**Task description:**
Would you transcribe the entries below word for word, omitting all images?

***** Data provided

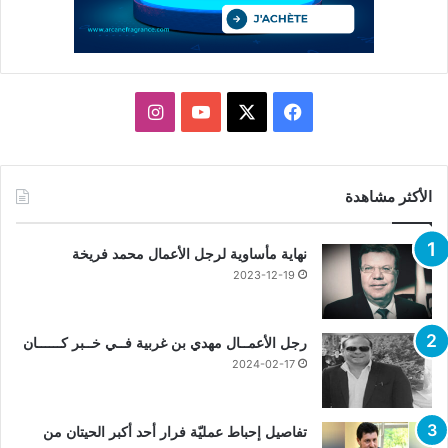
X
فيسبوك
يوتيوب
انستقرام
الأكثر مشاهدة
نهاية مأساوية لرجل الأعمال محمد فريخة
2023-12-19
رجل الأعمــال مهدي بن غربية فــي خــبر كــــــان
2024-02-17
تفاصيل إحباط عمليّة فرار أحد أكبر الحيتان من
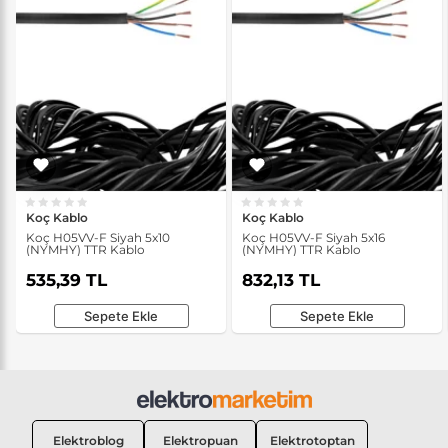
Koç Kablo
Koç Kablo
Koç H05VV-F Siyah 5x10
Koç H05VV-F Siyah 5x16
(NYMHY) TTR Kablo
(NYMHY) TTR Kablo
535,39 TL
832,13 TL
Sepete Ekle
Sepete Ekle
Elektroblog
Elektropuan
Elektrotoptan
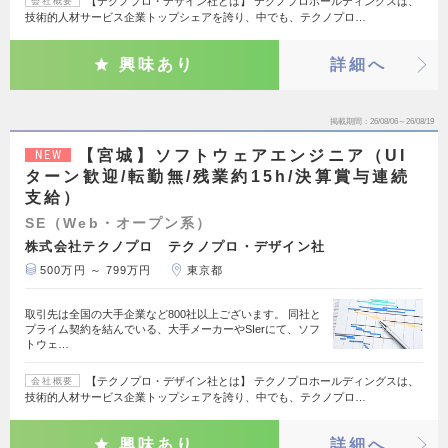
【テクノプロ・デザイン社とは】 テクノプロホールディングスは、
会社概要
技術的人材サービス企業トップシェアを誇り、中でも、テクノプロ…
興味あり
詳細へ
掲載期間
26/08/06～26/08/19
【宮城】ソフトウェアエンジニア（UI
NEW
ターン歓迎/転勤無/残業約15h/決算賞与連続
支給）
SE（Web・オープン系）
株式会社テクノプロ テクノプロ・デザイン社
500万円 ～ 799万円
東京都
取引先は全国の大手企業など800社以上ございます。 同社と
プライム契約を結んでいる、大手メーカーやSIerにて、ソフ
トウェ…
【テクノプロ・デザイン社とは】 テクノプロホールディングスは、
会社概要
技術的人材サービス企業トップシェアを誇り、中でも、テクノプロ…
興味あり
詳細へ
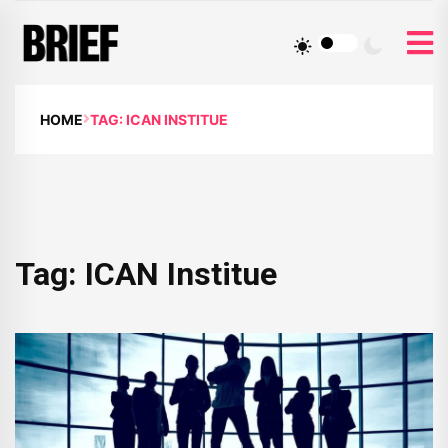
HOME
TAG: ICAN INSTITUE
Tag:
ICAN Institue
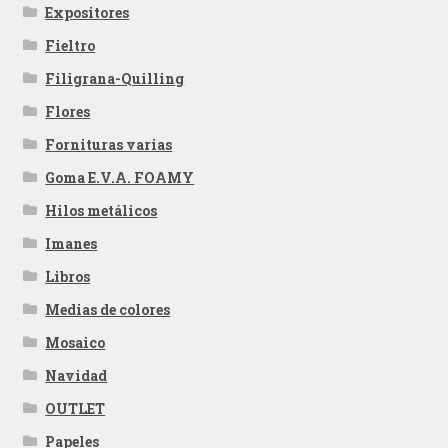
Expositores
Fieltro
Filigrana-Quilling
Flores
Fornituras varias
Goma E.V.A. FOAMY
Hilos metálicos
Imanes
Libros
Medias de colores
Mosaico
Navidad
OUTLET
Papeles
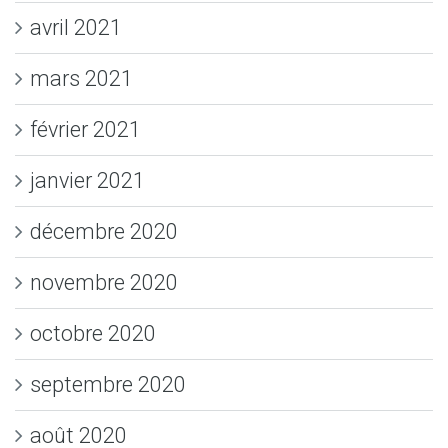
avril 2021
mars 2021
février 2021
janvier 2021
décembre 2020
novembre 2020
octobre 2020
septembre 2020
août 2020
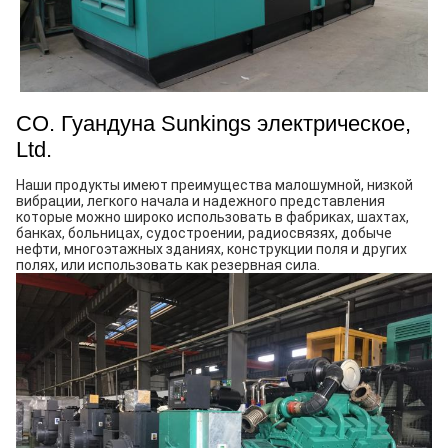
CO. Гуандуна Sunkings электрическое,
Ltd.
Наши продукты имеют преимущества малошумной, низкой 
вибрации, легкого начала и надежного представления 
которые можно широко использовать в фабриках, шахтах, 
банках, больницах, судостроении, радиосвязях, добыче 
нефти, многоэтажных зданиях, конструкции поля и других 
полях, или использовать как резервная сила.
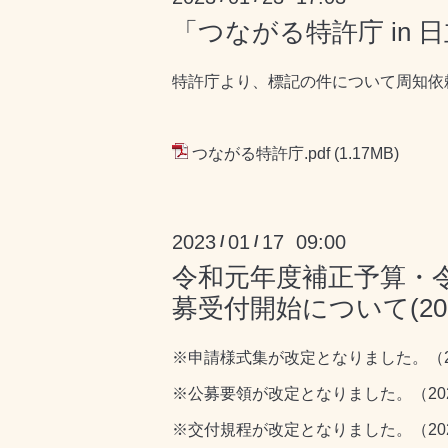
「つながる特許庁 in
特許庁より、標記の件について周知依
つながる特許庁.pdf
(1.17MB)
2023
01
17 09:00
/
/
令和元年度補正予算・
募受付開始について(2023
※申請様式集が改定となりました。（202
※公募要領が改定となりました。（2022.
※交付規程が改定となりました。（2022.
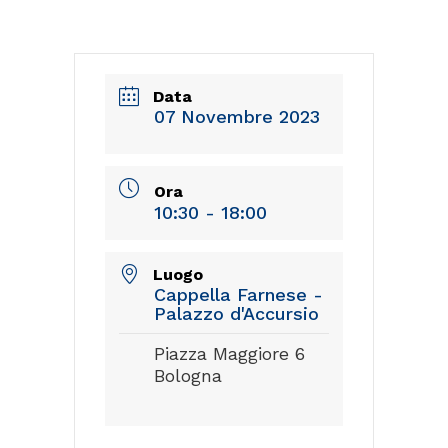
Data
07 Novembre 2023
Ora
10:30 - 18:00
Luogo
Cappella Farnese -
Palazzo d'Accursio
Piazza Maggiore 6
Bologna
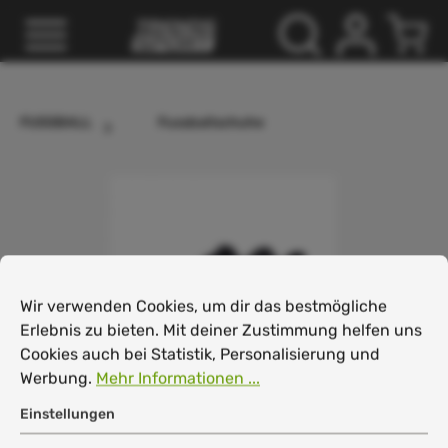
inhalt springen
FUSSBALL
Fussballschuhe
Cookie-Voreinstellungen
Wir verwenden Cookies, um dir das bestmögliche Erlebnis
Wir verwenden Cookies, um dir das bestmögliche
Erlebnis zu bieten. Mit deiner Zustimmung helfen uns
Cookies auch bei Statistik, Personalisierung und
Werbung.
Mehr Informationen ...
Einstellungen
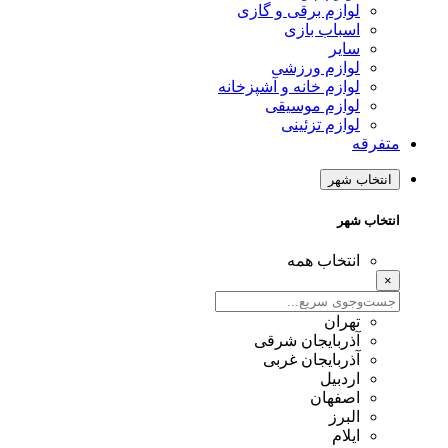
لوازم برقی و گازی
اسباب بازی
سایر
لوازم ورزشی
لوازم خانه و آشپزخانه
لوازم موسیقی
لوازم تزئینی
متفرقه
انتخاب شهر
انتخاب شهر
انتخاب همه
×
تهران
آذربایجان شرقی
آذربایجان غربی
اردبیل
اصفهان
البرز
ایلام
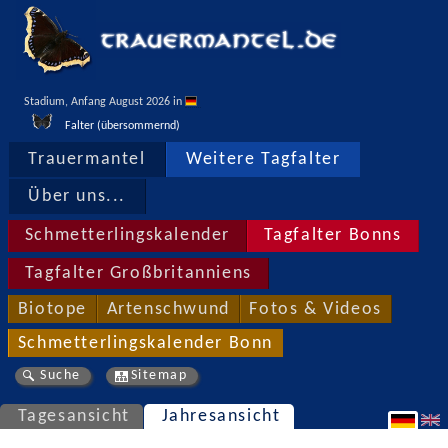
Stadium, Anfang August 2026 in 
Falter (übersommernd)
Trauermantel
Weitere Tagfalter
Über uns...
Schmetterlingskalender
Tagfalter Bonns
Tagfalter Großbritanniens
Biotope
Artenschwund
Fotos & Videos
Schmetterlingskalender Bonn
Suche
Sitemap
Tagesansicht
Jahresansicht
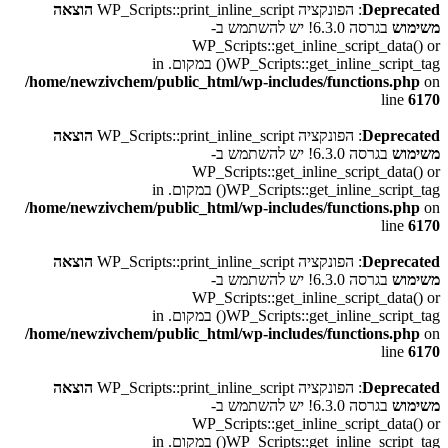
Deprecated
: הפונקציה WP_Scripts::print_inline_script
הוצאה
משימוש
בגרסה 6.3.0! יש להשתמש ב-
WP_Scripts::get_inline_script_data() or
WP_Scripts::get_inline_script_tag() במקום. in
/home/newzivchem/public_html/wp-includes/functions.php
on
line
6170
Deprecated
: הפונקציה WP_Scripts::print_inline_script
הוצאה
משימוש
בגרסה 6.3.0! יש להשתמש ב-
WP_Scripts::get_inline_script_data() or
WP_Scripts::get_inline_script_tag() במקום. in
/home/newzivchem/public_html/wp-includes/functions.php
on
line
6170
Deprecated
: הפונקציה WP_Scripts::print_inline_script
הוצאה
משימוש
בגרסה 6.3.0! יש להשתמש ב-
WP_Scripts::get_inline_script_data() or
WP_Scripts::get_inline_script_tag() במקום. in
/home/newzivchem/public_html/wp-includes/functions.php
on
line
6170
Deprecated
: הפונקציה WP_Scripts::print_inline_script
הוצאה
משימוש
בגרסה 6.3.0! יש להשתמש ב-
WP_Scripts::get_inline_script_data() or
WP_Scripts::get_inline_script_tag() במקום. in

**********

**Task output:**
X
فيسبوك
يوتيوب
انستقرام
الأكثر مشاهدة
نهاية مأساوية لرجل الأعمال محمد فريخة
2023-12-19
رجل الأعمــال مهدي بن غربية فــي خــبر كــــــان
2024-02-17
تفاصيل إحباط عمليّة فرار أحد أكبر الحيتان من
Koç Kablo
Koç Kablo
Koç H05VV-F Siyah 5x10
Koç H05VV-F Siyah 5x16
(NYMHY) TTR Kablo
(NYMHY) TTR Kablo
535,39 TL
832,13 TL
Sepete Ekle
Sepete Ekle
Elektroblog
Elektropuan
Elektrotoptan
【テクノプロ・デザイン社とは】 テクノプロホールディングスは、
会社概要
技術的人材サービス企業トップシェアを誇り、中でも、テクノプロ…
興味あり
詳細へ
掲載期間
26/08/06～26/08/19
【宮城】ソフトウェアエンジニア（UI
NEW
ターン歓迎/転勤無/残業約15h/決算賞与連続
支給）
SE（Web・オープン系）
株式会社テクノプロ テクノプロ・デザイン社
500万円 ～ 799万円
東京都
取引先は全国の大手企業など800社以上ございます。 同社と
プライム契約を結んでいる、大手メーカーやSIerにて、ソフ
トウェ…
【テクノプロ・デザイン社とは】 テクノプロホールディングスは、
会社概要
技術的人材サービス企業トップシェアを誇り、中でも、テクノプロ…
興味あり
詳細へ
HOME
TAG: ICAN INSTITUE
Tag:
ICAN Institue
Expositores
Fieltro
Filigrana-Quilling
Flores
Fornituras varias
Goma E.V.A. FOAMY
Hilos metálicos
Imanes
Libros
Medias de colores
Mosaico
Navidad
OUTLET
Papeles
avril 2021
mars 2021
février 2021
janvier 2021
décembre 2020
novembre 2020
octobre 2020
septembre 2020
août 2020
CO. Гуандуна Sunkings электрическое,
Ltd.
Наши продукты имеют преимущества малошумной, низкой 
вибрации, легкого начала и надежного представления 
которые можно широко использовать в фабриках, шахтах, 
банках, больницах, судостроении, радиосвязях, добыче 
нефти, многоэтажных зданиях, конструкции поля и других 
полях, или использовать как резервная сила.
「つながる特許庁 in
特許庁より、標記の件について周知依
つながる特許庁.pdf
(1.17MB)
2023
01
17 09:00
/
/
令和元年度補正予算・
募受付開始について(2023
※申請様式集が改定となりました。（202
※公募要領が改定となりました。（2022.
※交付規程が改定となりました。（2022.
Data
07 Novembre 2023
Ora
10:30 - 18:00
Luogo
Cappella Farnese -
Palazzo d'Accursio
Piazza Maggiore 6
Bologna
inhalt springen
FUSSBALL
Fussballschuhe
Cookie-Voreinstellungen
Wir verwenden Cookies, um dir das bestmögliche Erlebnis
Wir verwenden Cookies, um dir das bestmögliche
Erlebnis zu bieten. Mit deiner Zustimmung helfen uns
Cookies auch bei Statistik, Personalisierung und
Werbung.
Mehr Informationen ...
Einstellungen
لوازم برقی و گازی
اسباب بازی
سایر
لوازم ورزشی
لوازم خانه و آشپزخانه
لوازم موسیقی
لوازم تزئینی
متفرقه
انتخاب شهر
انتخاب شهر
انتخاب همه
×
تهران
آذربایجان شرقی
آذربایجان غربی
اردبیل
اصفهان
البرز
ایلام
Stadium, Anfang August 2026 in 
Falter (übersommernd)
Trauermantel
Weitere Tagfalter
Über uns...
Schmetterlingskalender
Tagfalter Bonns
Tagfalter Großbritanniens
Biotope
Artenschwund
Fotos & Videos
Schmetterlingskalender Bonn
Suche
Sitemap
Tagesansicht
Jahresansicht
Deprecated
: הפונקציה WP_Scripts::print_inline_script
הוצאה
משימוש
בגרסה 6.3.0! יש להשתמש ב-
WP_Scripts::get_inline_script_data() or
WP_Scripts::get_inline_script_tag() במקום. in
/home/newzivchem/public_html/wp-includes/functions.php
on
line
6170
Deprecated
: הפונקציה WP_Scripts::print_inline_script
הוצאה
משימוש
בגרסה 6.3.0! יש להשתמש ב-
WP_Scripts::get_inline_script_data() or
WP_Scripts::get_inline_script_tag() במקום. in
/home/newzivchem/public_html/wp-includes/functions.php
on
line
6170
Deprecated
: הפונקציה WP_Scripts::print_inline_script
הוצאה
משימוש
בגרסה 6.3.0! יש להשתמש ב-
WP_Scripts::get_inline_script_data() or
WP_Scripts::get_inline_script_tag() במקום. in
/home/newzivchem/public_html/wp-includes/functions.php
on
line
6170
Deprecated
: הפונקציה WP_Scripts::print_inline_script
הוצאה
משימוש
בגרסה 6.3.0! יש להשתמש ב-
WP_Scripts::get_inline_script_data() or
WP_Scripts::get_inline_script_tag() במקום. in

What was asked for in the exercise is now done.